Several abutters and neighbors of Randall were present, and continued to state their objections, although the Board indulged few public comments on the subject as the agenda indicated that this time was allotted for the Selectmen to discuss the issue.
According to Chairman Russo, Shane Sullivan, 26, the alleged perpetrator of Sunday night’s attempted home invasion, was residing at a group facility for those in substance abuse recovery, which opened last year next to the house where the attempted break-in occurred.
Residents from the neighborhood came to the board with concerns that they hadn’t been properly notified as the incident was unfolding, and generally with safety concerns now that an incident has occurred at the facility.
The treatment facility, the Brook Retreat, at 55 Brook Street, is apparently operated by a company called South Shore Transformation Inc., although Town officials were not aware of the identity of the operators, another concern. It has 16 beds for male patients in recovery, according to their website.
Selectmen noted that there was clearly a breakdown in protocol at the facility and they wished to look further into the matter, including whether a “reverse-911” call would have been appropriate to notify neighbors of the incident. Russo noted that not all of the neighbors’ concerns are Selectmen’s issues but that the Board would look into what could be done to allay residents’ concerns and prevent future incidents.

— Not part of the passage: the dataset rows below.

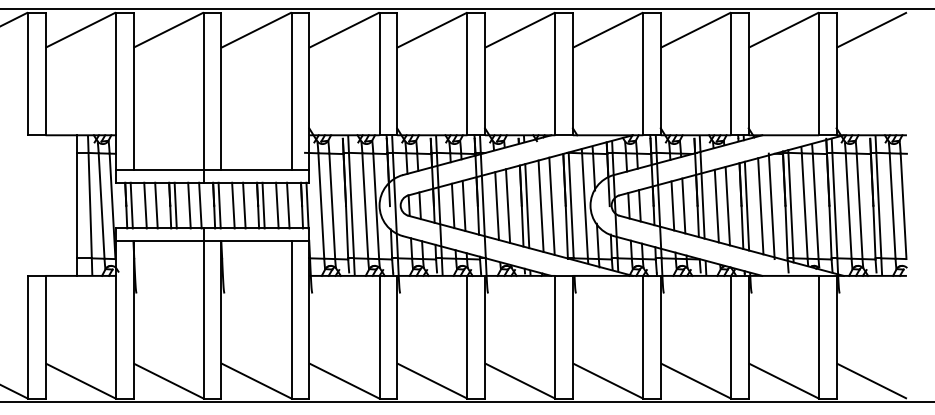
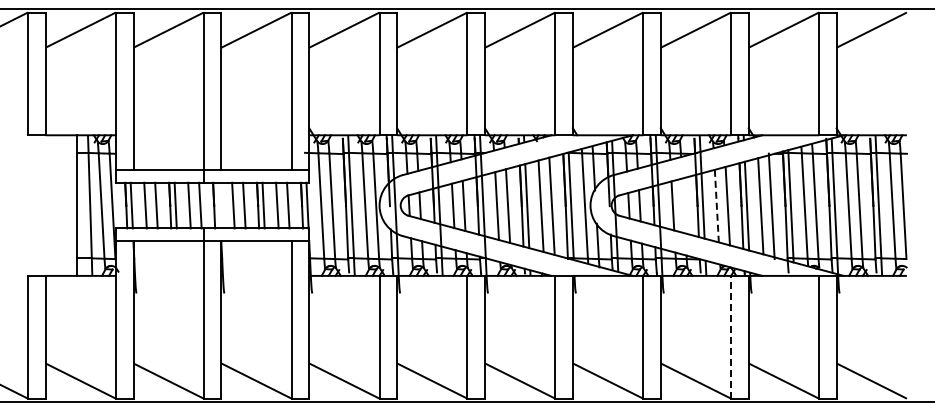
line at (219, 205): present -> none
line at (683, 205): present -> none
line at (716, 206): solid -> dashed
line at (731, 336): solid -> dashed
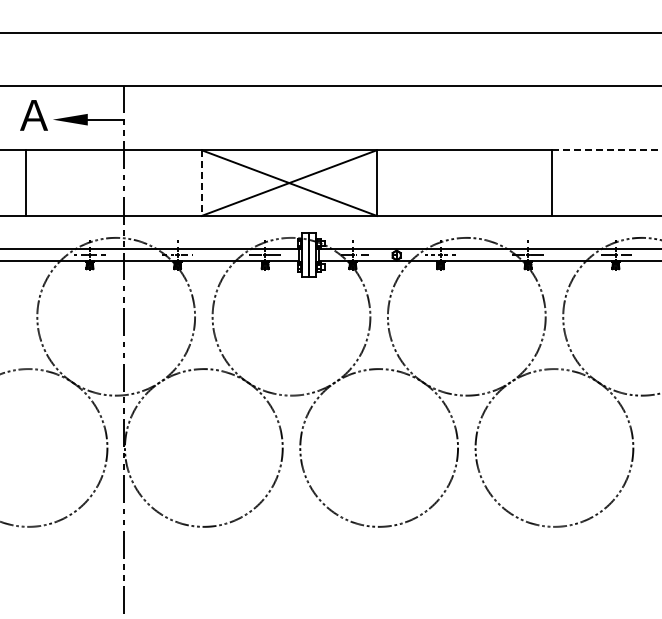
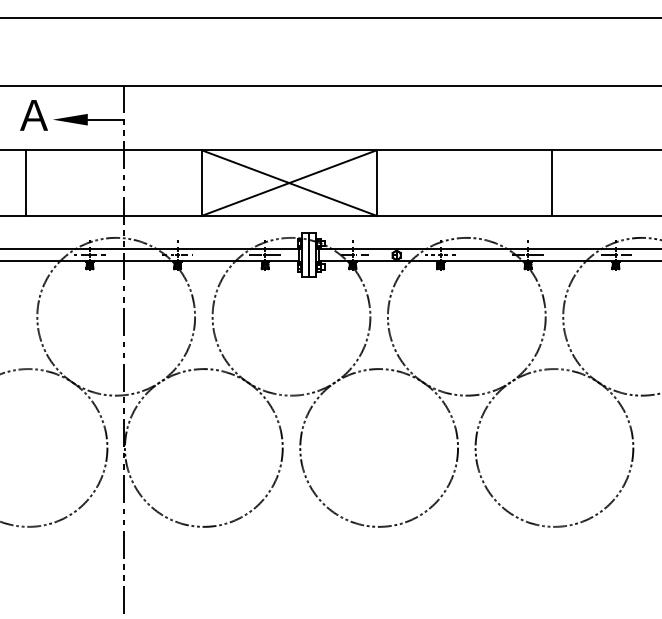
line at (330, 33) position: (330, 33) -> (330, 18)
line at (607, 150): dashed -> solid
line at (201, 183): dashed -> solid
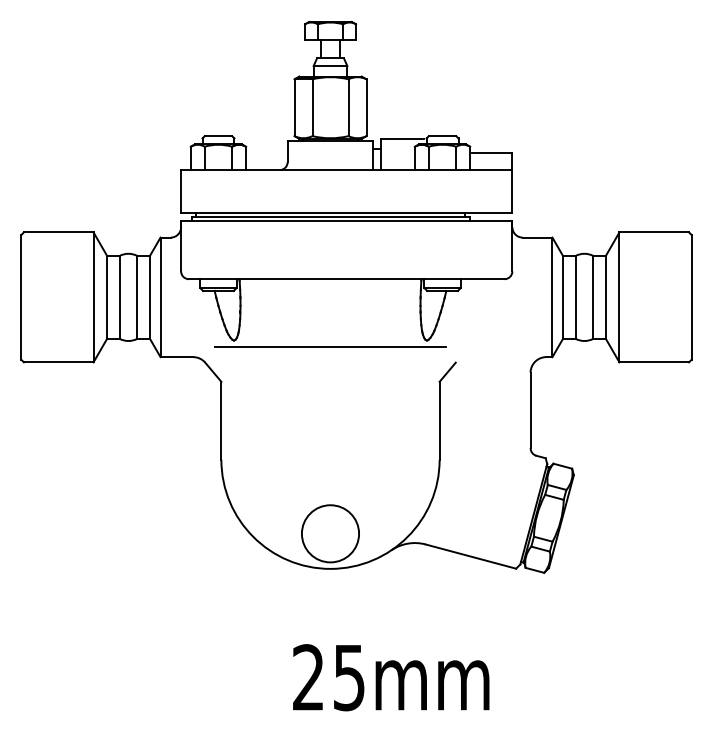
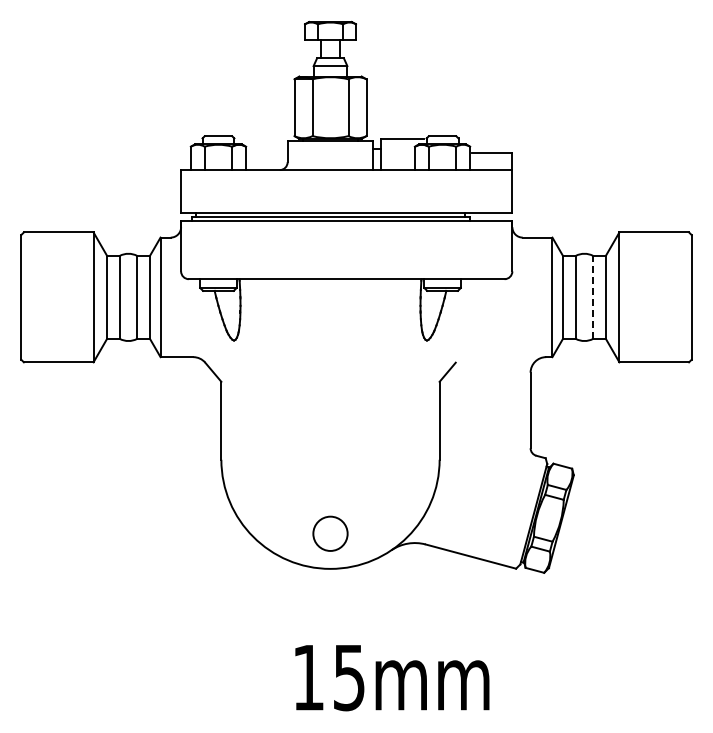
line at (593, 297): solid -> dashed
line at (330, 346): present -> none
circle at (330, 533) diameter: 57 px -> 34 px
text at (308, 677): 25mm -> 15mm
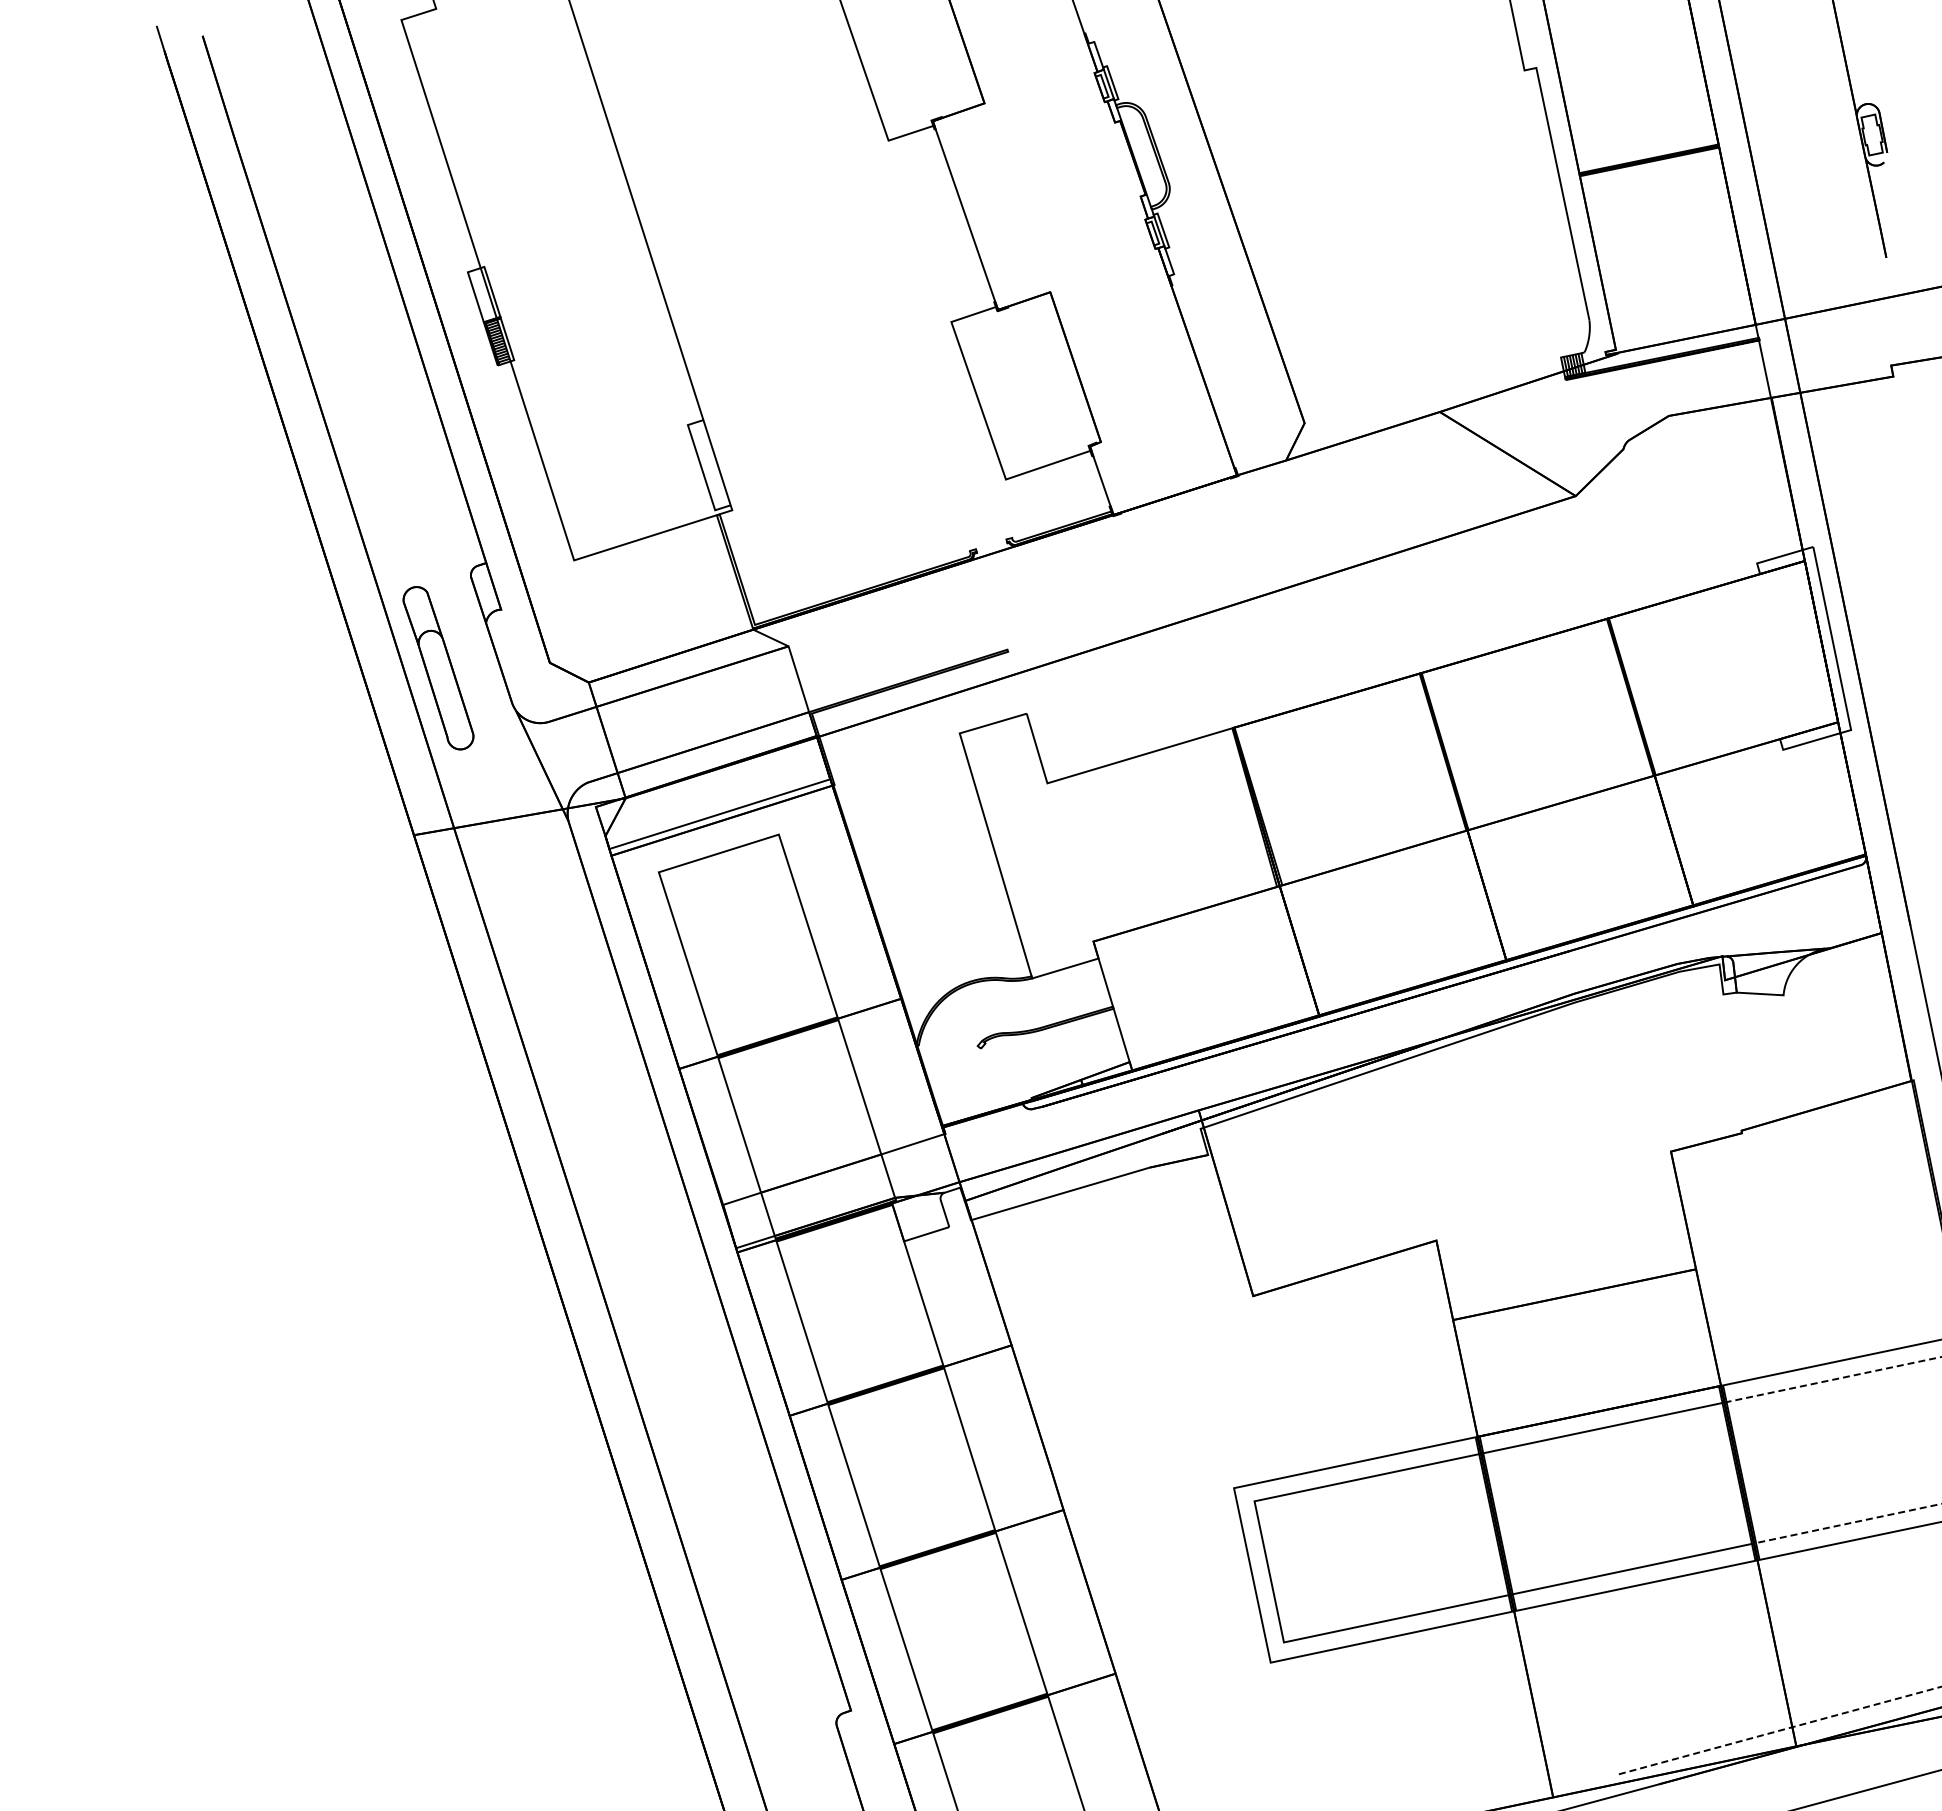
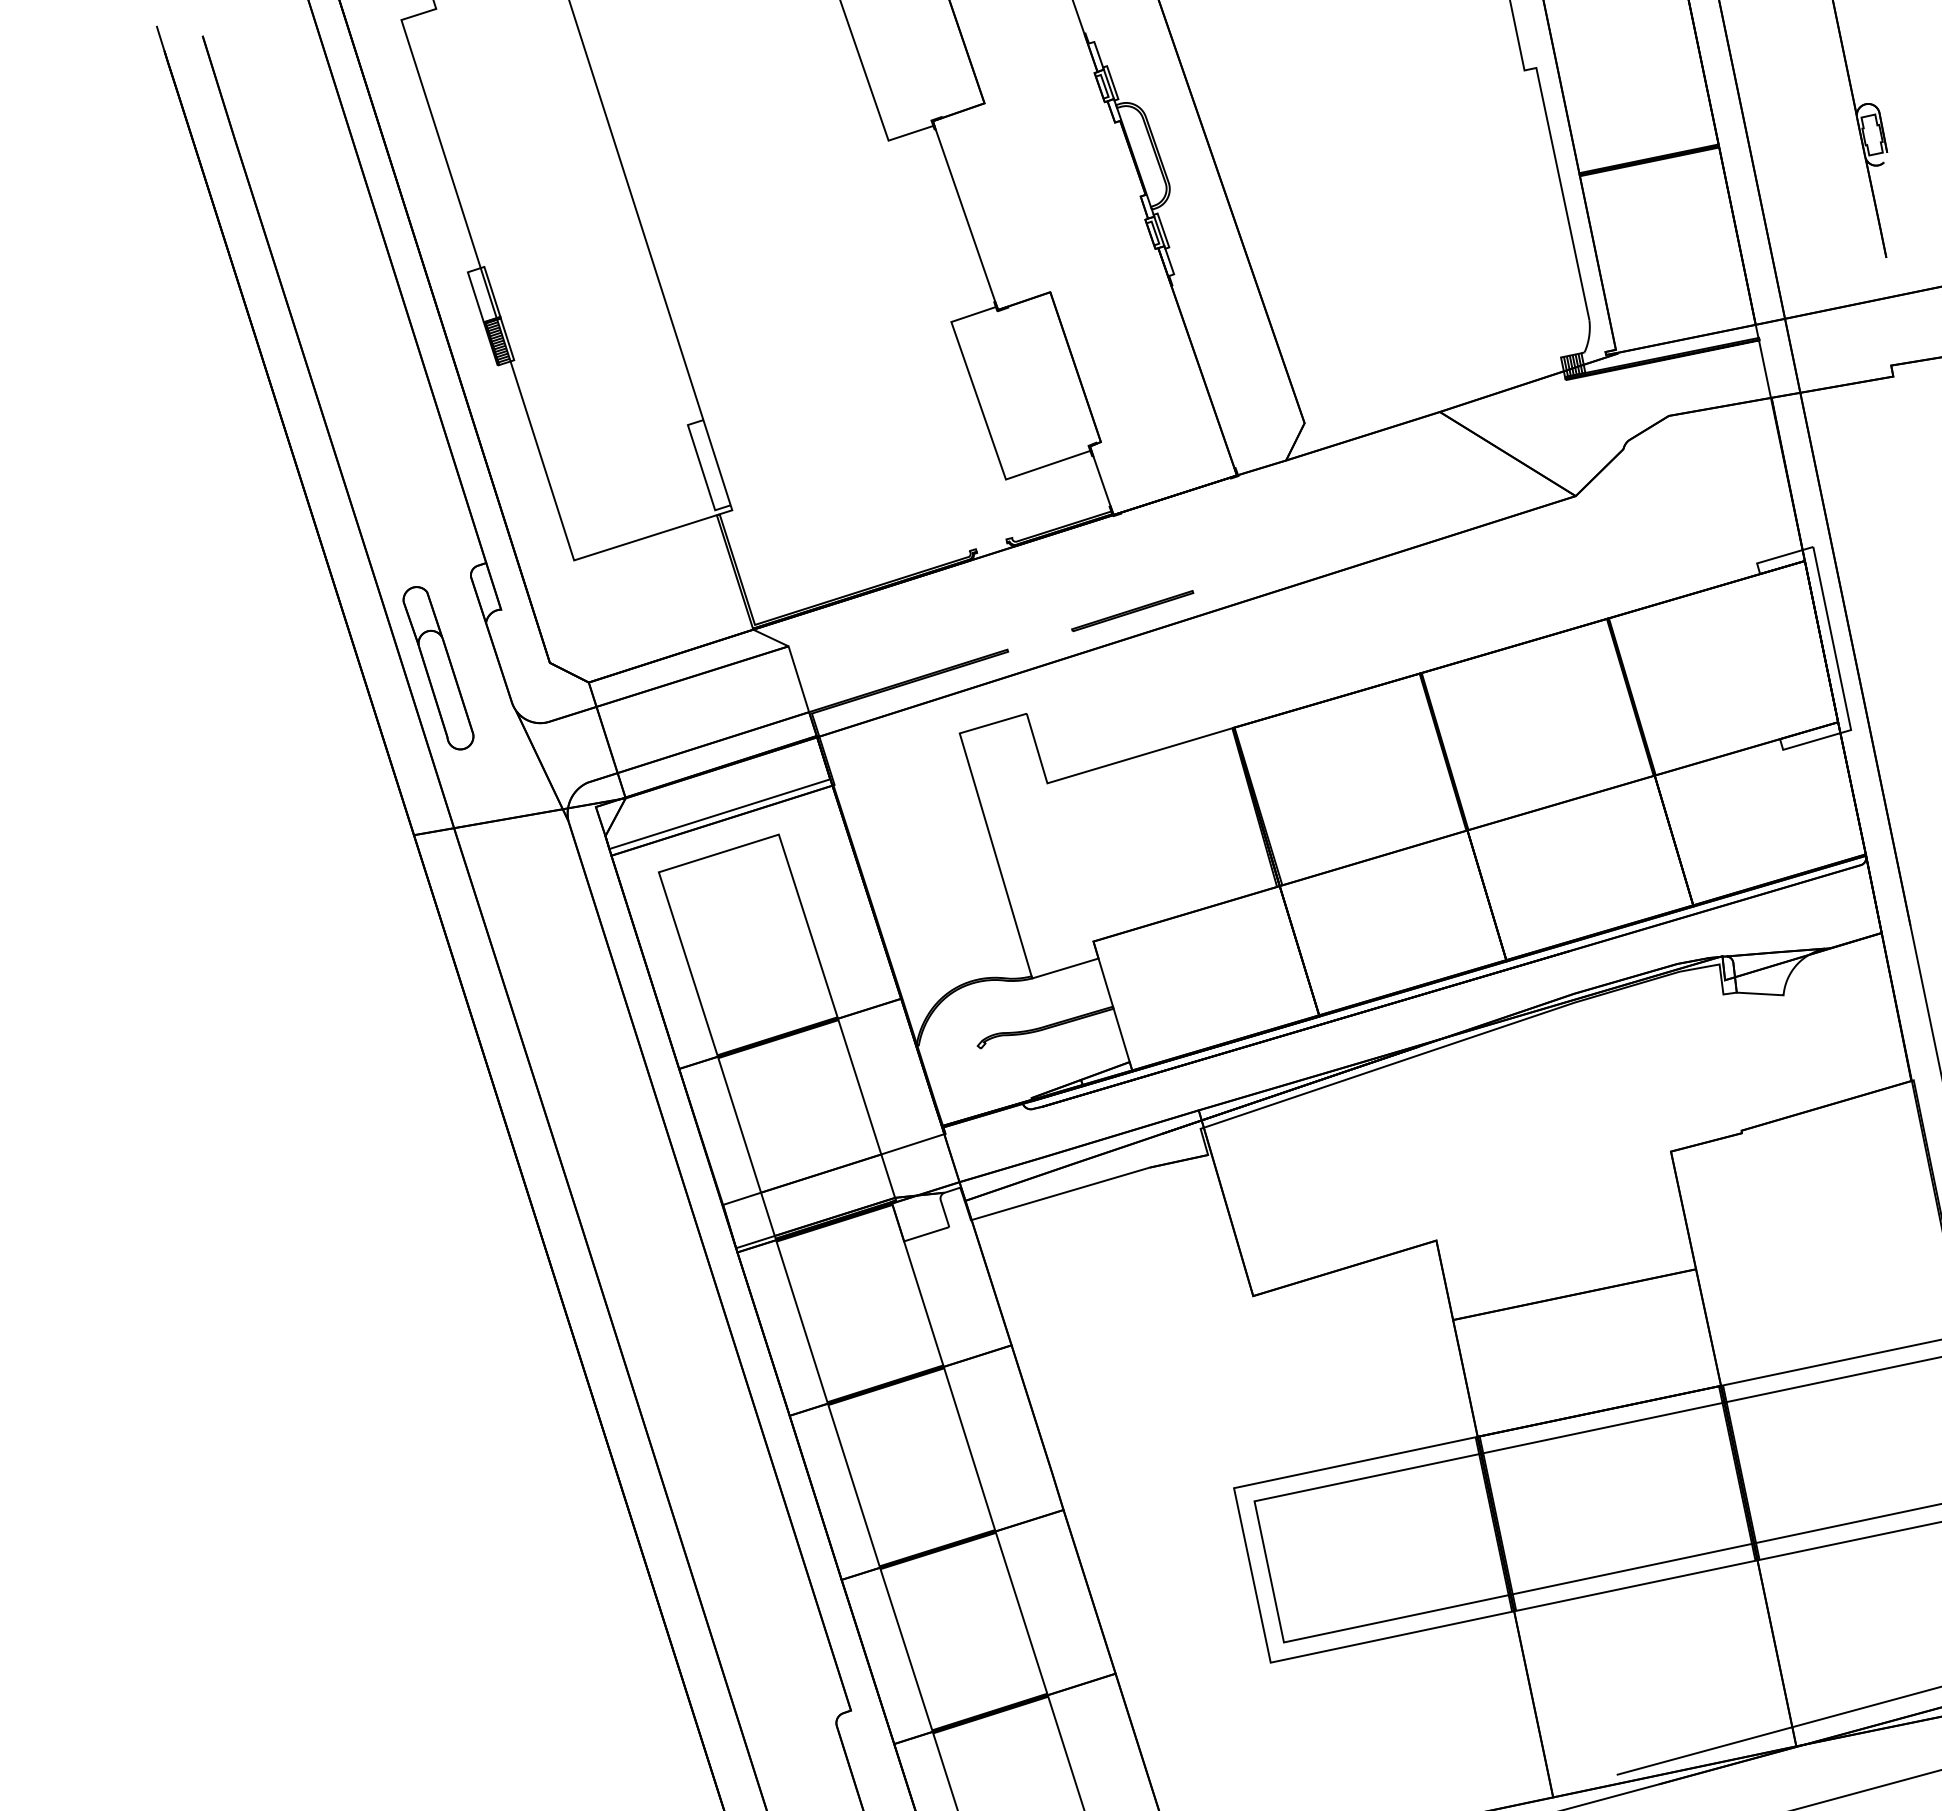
part at (1132, 611): none -> present
line at (1927, 1359): dashed -> solid
line at (1778, 1730): dashed -> solid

Russo to retire (from BOS at least)
Selectmen Chairman Mark Russo, in the third year of his first term on the board, announced Monday that after much reflection he will not seek a second term.
Russo, who in addition to his tenure on the BOS, also served
two years on the Finance Committee and has chaired the Community Preservation Committee, said he wishes to remain involved in town government, and might even return to the board someday. He stated that he had hoped when he was elected that he could bring more civility and transparency to town government, and that he thinks that some of that has been accomplished.
Russo added he hoped that a new talented person would run for the soon-to-be-open open seat and continue that work.
Next Meetings: March 14 and March 21, 6 p.m. at the Town House.